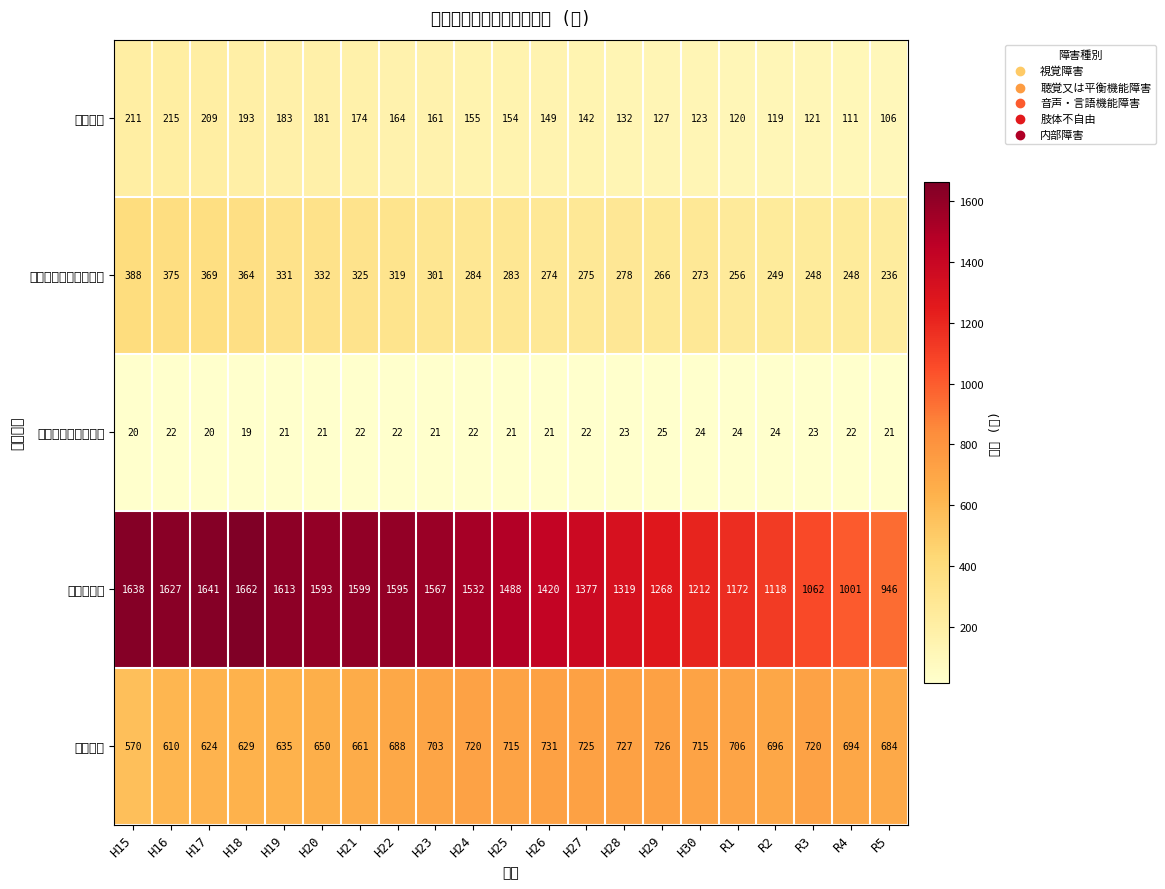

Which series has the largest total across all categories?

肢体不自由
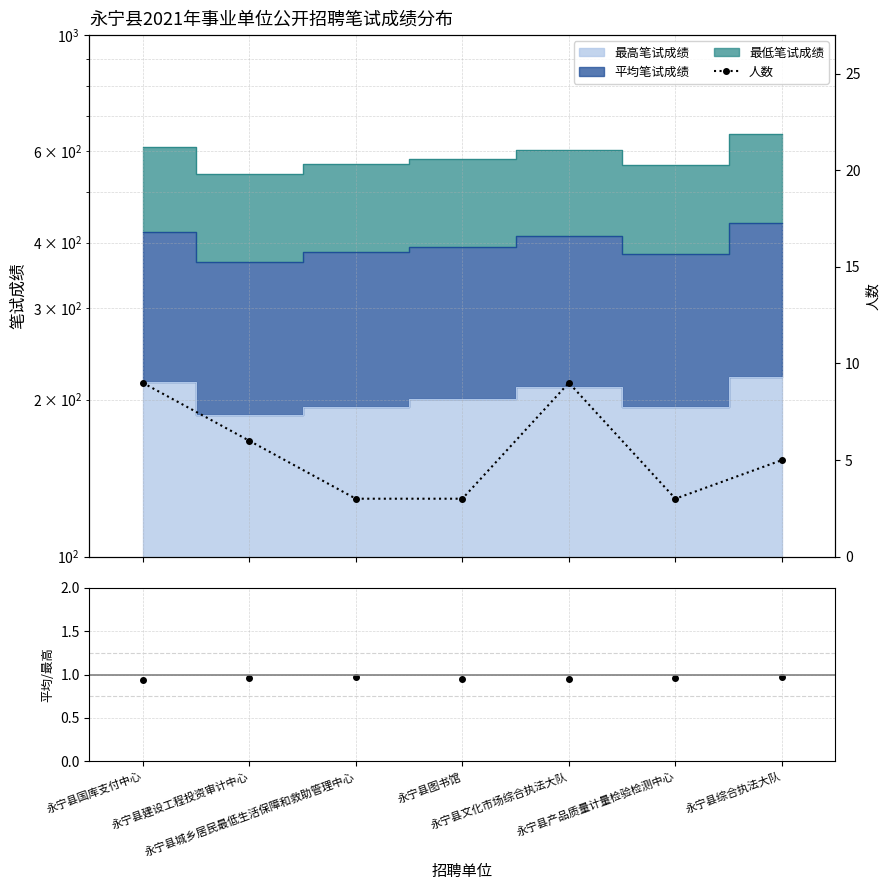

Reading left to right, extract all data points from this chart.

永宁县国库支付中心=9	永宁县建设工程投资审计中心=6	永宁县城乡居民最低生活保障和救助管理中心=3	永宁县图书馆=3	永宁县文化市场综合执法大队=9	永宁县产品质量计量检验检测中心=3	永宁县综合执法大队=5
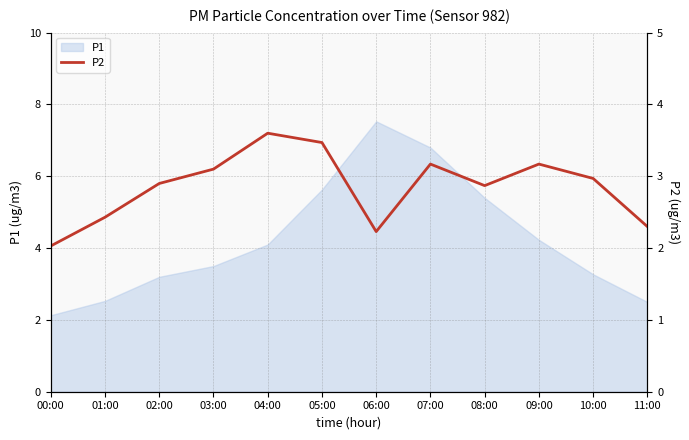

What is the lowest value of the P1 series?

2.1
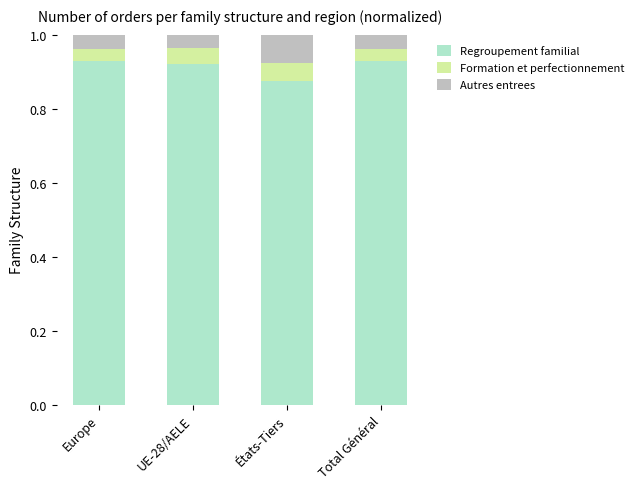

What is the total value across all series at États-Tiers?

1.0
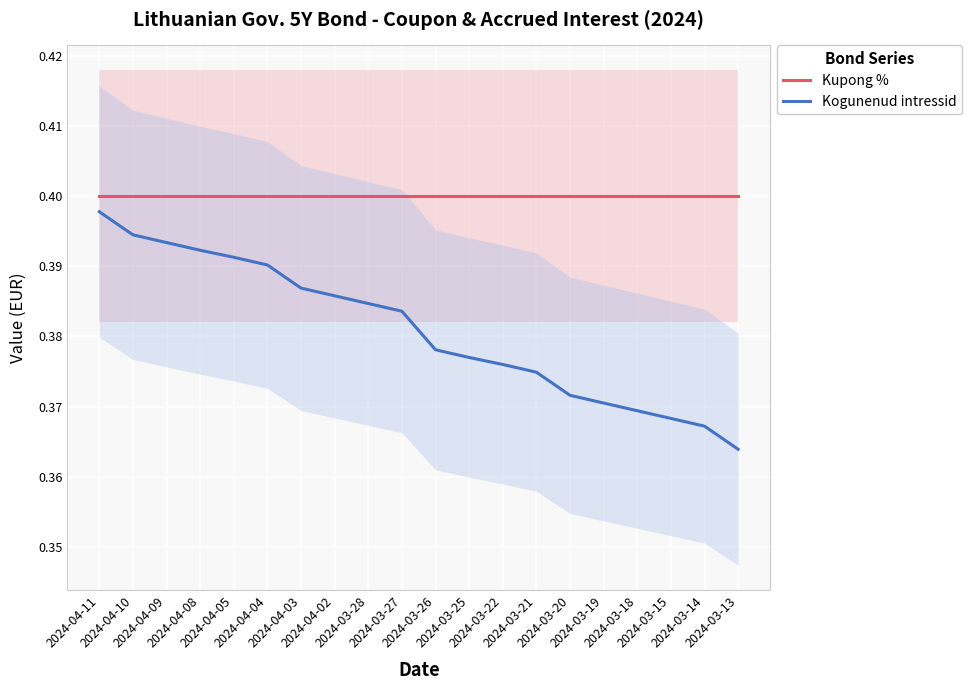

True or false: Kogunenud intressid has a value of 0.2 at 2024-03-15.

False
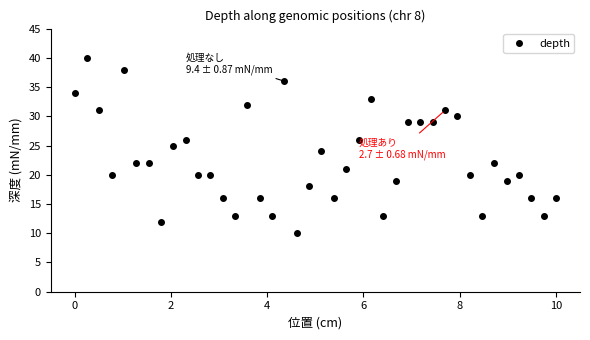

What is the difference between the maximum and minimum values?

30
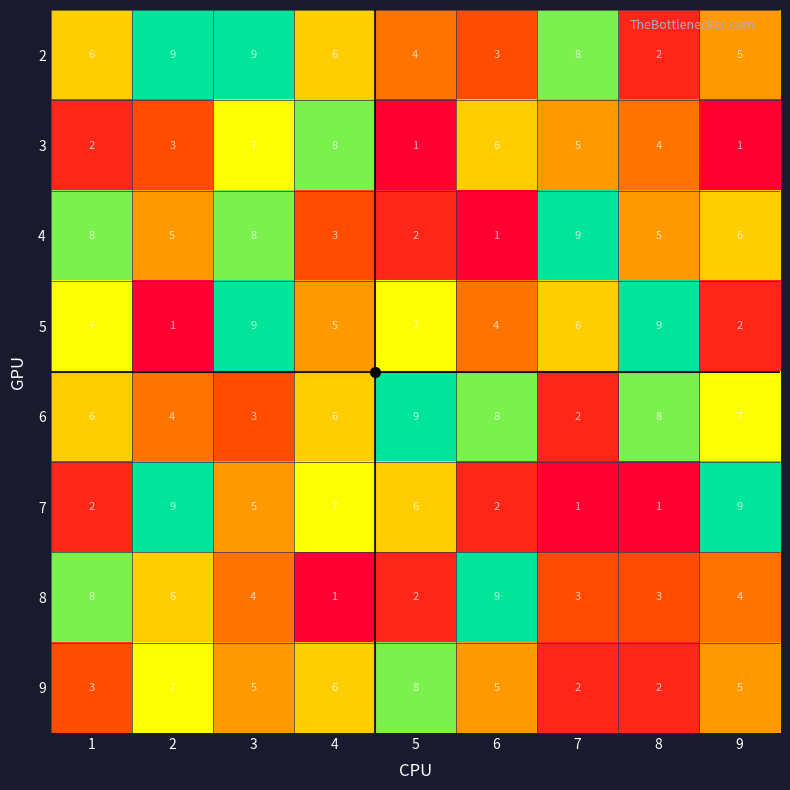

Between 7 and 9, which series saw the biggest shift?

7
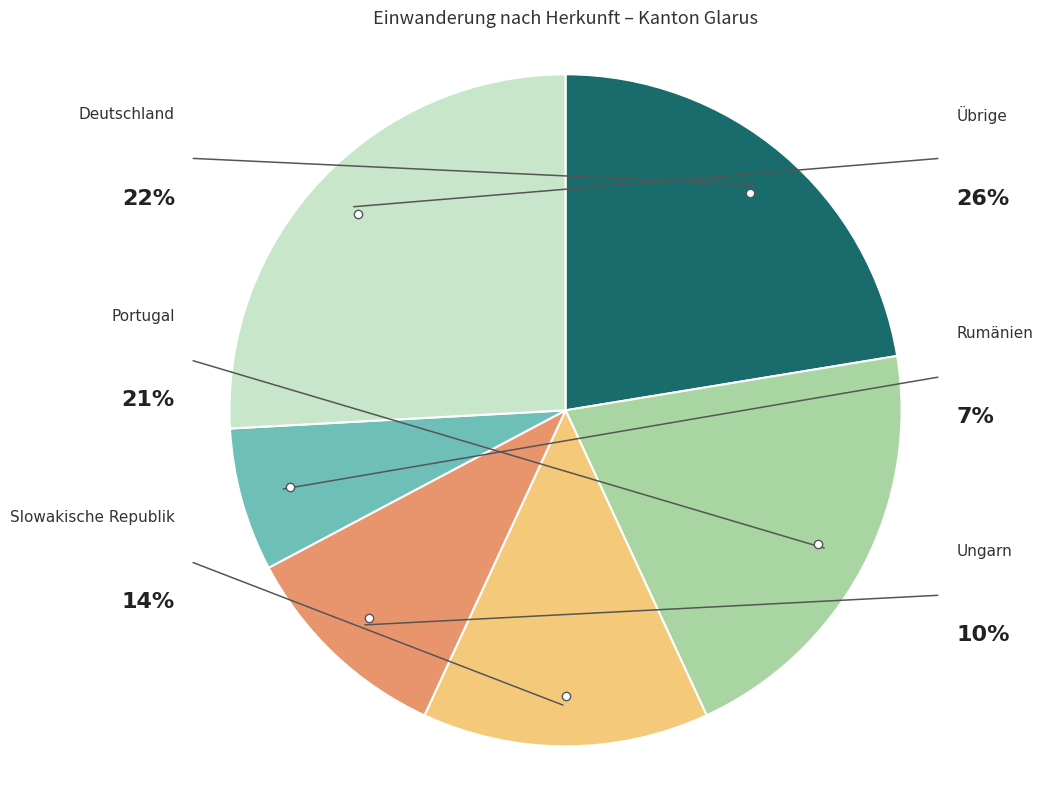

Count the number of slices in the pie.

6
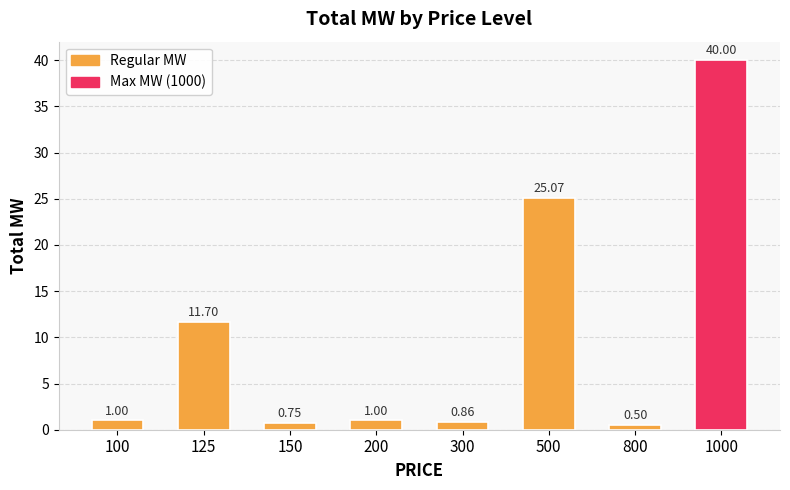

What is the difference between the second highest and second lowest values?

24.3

- **TASK TO CARRY OUT**
Rewrite all the items above, replacing "difference" with "gap" each time it appears and leaving everything else unchanged. Leave the pictures out of the rewritten items.

- **TASK ANSWER**
Which series has the largest total across all categories?

肢体不自由

Reading left to right, extract all data points from this chart.

永宁县国库支付中心=9	永宁县建设工程投资审计中心=6	永宁县城乡居民最低生活保障和救助管理中心=3	永宁县图书馆=3	永宁县文化市场综合执法大队=9	永宁县产品质量计量检验检测中心=3	永宁县综合执法大队=5

What is the lowest value of the P1 series?

2.1

What is the total value across all series at États-Tiers?

1.0

True or false: Kogunenud intressid has a value of 0.2 at 2024-03-15.

False

What is the gap between the maximum and minimum values?

30

Between 7 and 9, which series saw the biggest shift?

7

Count the number of slices in the pie.

6

What is the gap between the second highest and second lowest values?

24.3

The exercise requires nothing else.